''American Pie 2'' comes out on top
The teen sex romp sequel tastes sweet victory over the buddy action comedy sequel ''Rush Hour 2''
How’s this for a sugar rush? In its opening weekend, ”American Pie 2” grossed a record breaking estimated $45.1 million, the most ever for an R-rated comedy. If the numbers hold, the ”AP2” debut will be the fourth consecutive $45 million-plus opening, following ”Jurassic Park III,” ”Planet of the Apes,” and ”Rush Hour 2.”
The R rating given to the ”American Pie” sequel didn’t seem to hurt the film (”Scary Movie 2”’s low debut last month was attributed to its R). Instead, comedy fans young and old lined up to see their favorite sex obsessed teenagers, resulting in ”AP2” more than doubling the $18.7 million gross of the original ”American Pie” in 1999. Universal can thank the tireless ”AP2” cast for working overtime to promote the film on every talk show known to man.
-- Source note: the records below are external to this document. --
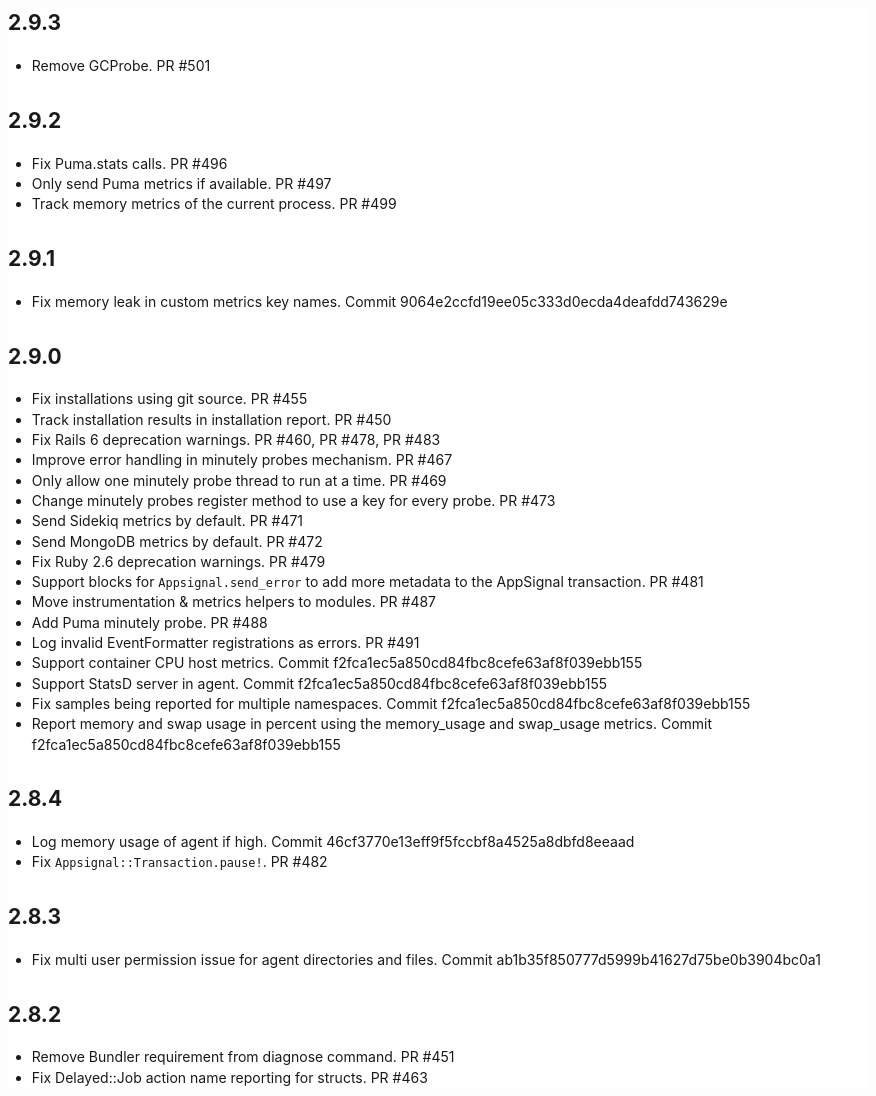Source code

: ## 2.9.3
- Remove GCProbe. PR #501

## 2.9.2
- Fix Puma.stats calls. PR #496
- Only send Puma metrics if available. PR #497
- Track memory metrics of the current process. PR #499

## 2.9.1
- Fix memory leak in custom metrics key names.
  Commit 9064e2ccfd19ee05c333d0ecda4deafdd743629e

## 2.9.0
- Fix installations using git source. PR #455
- Track installation results in installation report. PR #450
- Fix Rails 6 deprecation warnings. PR #460, PR #478, PR #483
- Improve error handling in minutely probes mechanism. PR #467
- Only allow one minutely probe thread to run at a time. PR #469
- Change minutely probes register method to use a key for every probe. PR #473
- Send Sidekiq metrics by default. PR #471
- Send MongoDB metrics by default. PR #472
- Fix Ruby 2.6 deprecation warnings. PR #479
- Support blocks for `Appsignal.send_error` to add more metadata to the
  AppSignal transaction. PR #481
- Move instrumentation & metrics helpers to modules. PR #487
- Add Puma minutely probe. PR #488
- Log invalid EventFormatter registrations as errors. PR #491
- Support container CPU host metrics.
  Commit f2fca1ec5a850cd84fbc8cefe63af8f039ebb155
- Support StatsD server in agent.
  Commit f2fca1ec5a850cd84fbc8cefe63af8f039ebb155
- Fix samples being reported for multiple namespaces.
  Commit f2fca1ec5a850cd84fbc8cefe63af8f039ebb155
- Report memory and swap usage in percent using the memory_usage and
  swap_usage metrics. Commit f2fca1ec5a850cd84fbc8cefe63af8f039ebb155

## 2.8.4
- Log memory usage of agent if high.
  Commit 46cf3770e13eff9f5fccbf8a4525a8dbfd8eeaad
- Fix `Appsignal::Transaction.pause!`. PR #482

## 2.8.3
- Fix multi user permission issue for agent directories and files.
  Commit ab1b35f850777d5999b41627d75be0b3904bc0a1

## 2.8.2
- Remove Bundler requirement from diagnose command. PR #451
- Fix Delayed::Job action name reporting for structs. PR #463

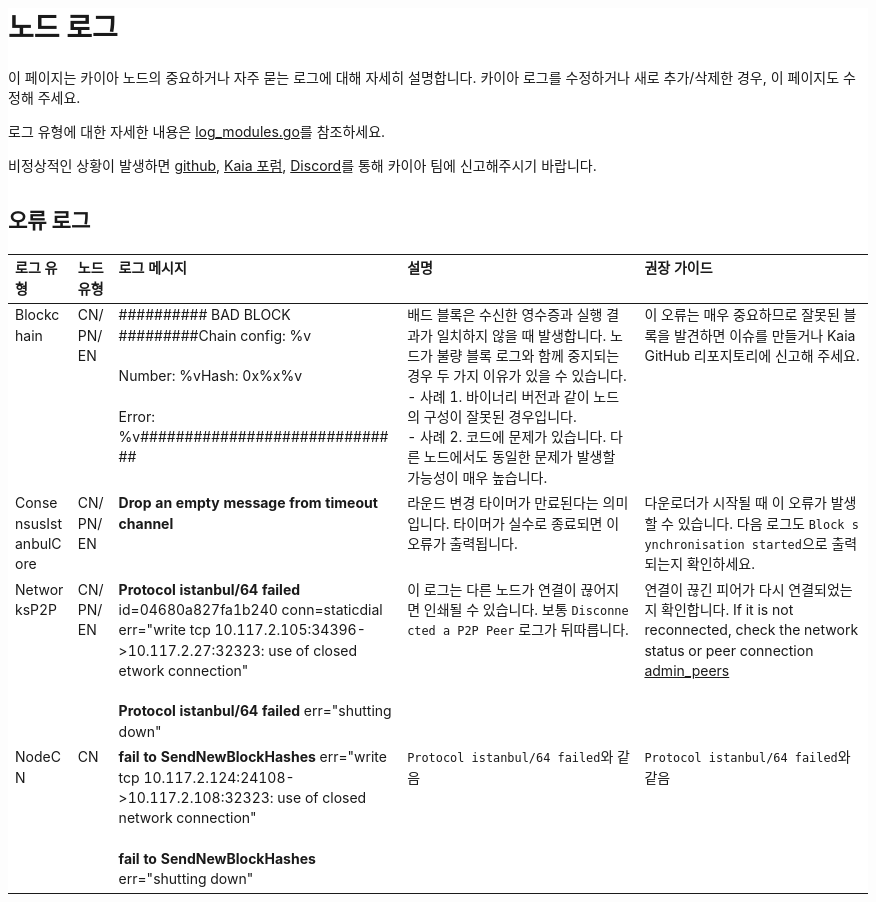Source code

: # 노드 로그

이 페이지는 카이아 노드의 중요하거나 자주 묻는 로그에 대해 자세히 설명합니다.
카이아 로그를 수정하거나 새로 추가/삭제한 경우, 이 페이지도 수정해 주세요.

로그 유형에 대한 자세한 내용은 [log_modules.go](https://github.com/klaytn/klaytn/blob/dev/log/log_modules.go)를 참조하세요.

비정상적인 상황이 발생하면 [github](https://github.com/klaytn/klaytn/issues), [Kaia 포럼](https://forum.klaytn.foundation/), [Discord](https://discord.io/KlaytnOfficial)를 통해 카이아 팀에 신고해주시기 바랍니다.

## 오류 로그

| 로그 유형                 | 노드 유형                       | 로그 메시지                                                                                                                                                                                                                                                                                                                                                                   | 설명                                                                                                                                                                                                                                                                                                                 | 권장 가이드                                                                                                                                                                                         |
| :-------------------- | :-------------------------- | :----------------------------------------------------------------------------------------------------------------------------------------------------------------------------------------------------------------------------------------------------------------------------------------------------------------------------------------------------------------------- | :----------------------------------------------------------------------------------------------------------------------------------------------------------------------------------------------------------------------------------------------------------------------------------------------------------------- | :--------------------------------------------------------------------------------------------------------------------------------------------------------------------------------------------- |
| Blockchain            | CN/PN/EN                    | ########## BAD BLOCK #########Chain config: %v<br/><br/>Number: %vHash: 0x%x%v<br/><br/>Error: %v##############################                                                                                                                                                                          | 배드 블록은 수신한 영수증과 실행 결과가 일치하지 않을 때 발생합니다. 노드가 불량 블록 로그와 함께 중지되는 경우 두 가지 이유가 있을 수 있습니다.  <br />- 사례 1. 바이너리 버전과 같이 노드의 구성이 잘못된 경우입니다.  <br />- 사례 2. 코드에 문제가 있습니다. 다른 노드에서도 동일한 문제가 발생할 가능성이 매우 높습니다. | 이 오류는 매우 중요하므로 잘못된 블록을 발견하면 이슈를 만들거나 Kaia GitHub 리포지토리에 신고해 주세요.                                                                                                               |
| ConsensusIstanbulCore | CN/PN/EN                    | **Drop an empty message from timeout channel**                                                                                                                                                                                                                                                                                                                           | 라운드 변경 타이머가 만료된다는 의미입니다. 타이머가 실수로 종료되면 이 오류가 출력됩니다.                                                                                                                                                                                                                                | 다운로더가 시작될 때 이 오류가 발생할 수 있습니다.  다음 로그도 `Block synchronisation started`으로 출력되는지 확인하세요.                                                                           |
| NetworksP2P           | CN/PN/EN                    | **Protocol istanbul/64 failed** id=04680a827fa1b240 conn=staticdial err="write tcp 10.117.2.105:34396->10.117.2.27:32323: use of closed etwork connection" <br/><br/>**Protocol istanbul/64 failed** err="shutting down" | 이 로그는 다른 노드가 연결이 끊어지면 인쇄될 수 있습니다. 보통 `Disconnected a P2P Peer` 로그가 뒤따릅니다.                                                                                                                                                                                                          | 연결이 끊긴 피어가 다시 연결되었는지 확인합니다. If it is not reconnected, check the network status or peer connection [admin_peers](../../../references/json-rpc/admin/peers) |
| NodeCN                | CN                          | **fail to SendNewBlockHashes** err="write tcp 10.117.2.124:24108->10.117.2.108:32323: use of closed network connection"  <br/><br/>**fail to SendNewBlockHashes** err="shutting down"                                    | `Protocol istanbul/64 failed`와 같음                                                                                                                                                                                                                                                                                  | `Protocol istanbul/64 failed`와 같음                                                                                                                                                              |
Meanwhile, another high performing comedy sequel, ”Rush Hour 2,” slipped to second place with an estimated $31.5 million, bringing its 10-day total to $132 million, almost matching the total gross of the first ”Rush Hour,” which earned $141 million back in 1998. ”RH2”’s 53 percent drop is steeper than was expected, though, and merely continues this summer’s trend of huge openings followed by precipitous drops.
But the week’s No. 3 film, the modern fairy tale ”The Princess Diaries,” bucked the trend by falling only 38 percent to maintain its ranking and earn another $14.1 million. Obviously families are spreading the word about the kid-friendly comedy.
Two other films opened wide this weekend, with mixed results. Nicole Kidman’s horror thriller ”The Others” benefited from fine reviews (and the crazy publicity from Kidman’s just finalized divorce from Tom Cruise) to snag fourth place with $13.6 million, though it was playing in only about half as many theaters as ”American Pie 2.” But the Farrelly brothers’ mixed media comedy ”Osmosis Jones” failed to entice many gross-out fans (who were obviously more interested in ”AP2”), earning a paltry $5.6 million despite a big name cast that includes Bill Murray and Chris Rock. The culprits? A lackluster trailer — and tough competition from those musically inclined adolescents.